無骨なジャスティア様は余計なことを一切言わない。只黙って私の傍にいてくれた。
ジャスティア様の鍛練は厳しかったけど、静かに過ぎていく時間が心を癒して、鍛練に打ち込むことで心が強くなった。
絶望の底にいた私をジャスティア様が救ってくれた。私はジャスティア様に生涯仕えていくと誓った。
ジャスティア様との生活が100年以上過ぎたある日、突然ジャスティア様がグレイオンを連れて来た。
最初に言ったように、グレイオンの第一印象は最悪だった。言い訳をさせて貰えば、グレイオンが余りにも堂々としていたから、とても18歳とは思わなかった。
そもそも強大な魔物たちが跋扈する辺境地帯に、子供の竜人が来るなんて想像もしていなかった。
だけどグレイオンがエリアザード家を追い出されたことと、本当の年齢を知って、私は母性本能を抱いてしまった。

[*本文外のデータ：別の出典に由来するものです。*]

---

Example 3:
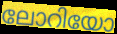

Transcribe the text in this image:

ലോറിയോ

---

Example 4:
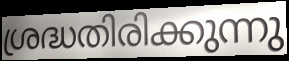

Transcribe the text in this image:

ശ്രദ്ധതിരിക്കുന്നു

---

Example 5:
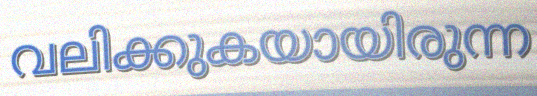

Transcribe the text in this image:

വലിക്കുകയായിരുന്നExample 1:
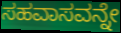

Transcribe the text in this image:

ಸಹವಾಸವನ್ನೇ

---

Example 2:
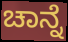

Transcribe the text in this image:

ಚಾನ್ನೆ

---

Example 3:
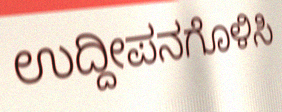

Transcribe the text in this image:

ಉದ್ದೀಪನಗೊಳಿಸಿ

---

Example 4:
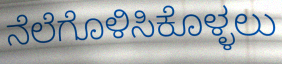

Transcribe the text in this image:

ನೆಲೆಗೊಳಿಸಿಕೊಳ್ಳಲು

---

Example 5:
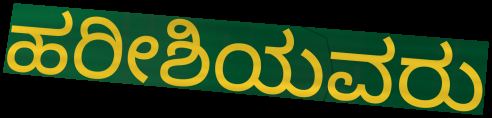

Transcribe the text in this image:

ಹರೀಶಿಯವರು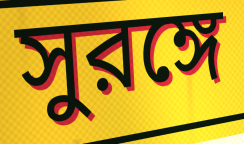
সুরঙ্গে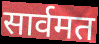
सार्वमत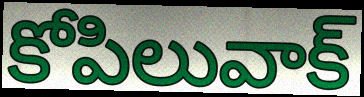
కోపిలువాక్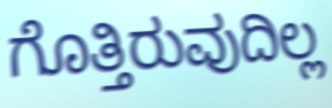
ಗೊತ್ತಿರುವುದಿಲ್ಲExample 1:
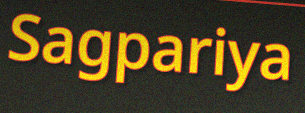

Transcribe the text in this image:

Sagpariya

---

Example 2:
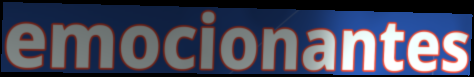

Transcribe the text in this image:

emocionantes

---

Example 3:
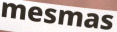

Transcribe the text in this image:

mesmas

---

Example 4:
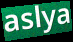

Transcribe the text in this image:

aslya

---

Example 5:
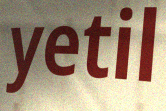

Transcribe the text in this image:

yetil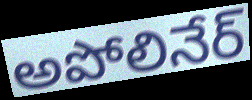
అపోలినేర్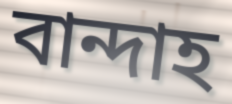
বান্দাহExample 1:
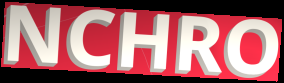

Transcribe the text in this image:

NCHRO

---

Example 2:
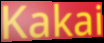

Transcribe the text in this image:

Kakai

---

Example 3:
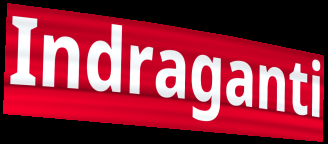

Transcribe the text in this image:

Indraganti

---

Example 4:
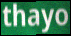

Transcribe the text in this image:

thayo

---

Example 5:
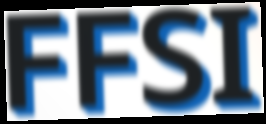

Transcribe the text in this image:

FFSIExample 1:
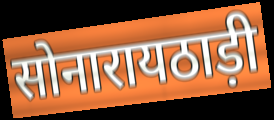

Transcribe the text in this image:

सोनारायठाड़ी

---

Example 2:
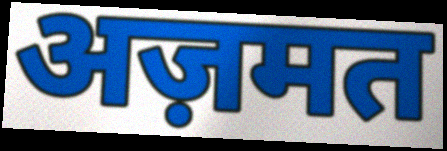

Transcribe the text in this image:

अज़मत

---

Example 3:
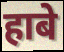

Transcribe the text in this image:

竜人は18歳で成人になる。だけど形だけの話で、長命種である竜人にとって18歳はまだ何もできない子供に過ぎない。竜人は時間を掛けて成長して、竜騎士として一人前と言われる成竜になるのは100歳を過ぎる頃だ。
しかもグレイオンは竜の姿になることができない。そんな子供を家から追い出すなんて……グレイオンは私と同じエリアザード家の犠牲者だわ。ジャスティア様がしてくれたように、今度は私がこの子を守ってあげないと。
だけどグレイオンは何もかもが規格外だった。ジャスティア様が本気を出していないとはいえ互角に戦い、動きを見るだけで直ぐに同じ動きができてしまう。手合わせする一瞬一瞬のうちに、グレイオンはさらに強くなっていく。
そしてグレイオンは強いだけじゃない。まずはグレイオンとクリフの関係。クリフがグレイオンを呼び捨てにするのに最初は驚いたわ。
だけどクリフがグレイオンと一緒にいる事情を知って、一緒に過ごしているうちに二人が本当に対等な関係だと解った。竜人と人間が対等な関係を築けるなんて……私は二人を羨ましく思ったわ。
「シェリル。俺たちは居候をさせて貰っているんだから、掃除や洗濯くらいはやらせて貰うよ。それにしてもシェリルが作る料理は本当に美味いな。俺も少しは料理ができるようになりたいから、教えてくれないか?」
グレイオンは優しい……女の扱いに慣れている。本当に18歳なの? 一緒に生活するようになって、私は無意識に彼の姿を追うようになった。
「へー……シェリルがメスの顔をするなんてな」
「ジャ、ジャスティア様、下品なことを言わないでください! グレイオンはまだ18歳の子供ですよ!」
「年は関係ねえだろう。竜の姿になれなくたって……いや、竜になれないからこそかも知れねえが、グレイオンは俺を超える有望株だぜ。あいつは1週間で出て行くかも知れねえんだ。シェリル、後悔だけはするなよ」
竜の姿になれないことと、グレイオンの強さには関係がある。ジャスティア様はそう考えているみたいだけど、私はグレイオンのことを……
100年以上ジャスティア様と二人で生活していた私は、そういう経験がない。だからグレイオンに対するこの気持ちが、何なのか自分でも解らない。
だけどグレイオンが1週間経っても城塞に残るなら、時間を掛けて自分の気持ちを確かめることができる。グレイオンと離れたくない……この気持ちは本物だから。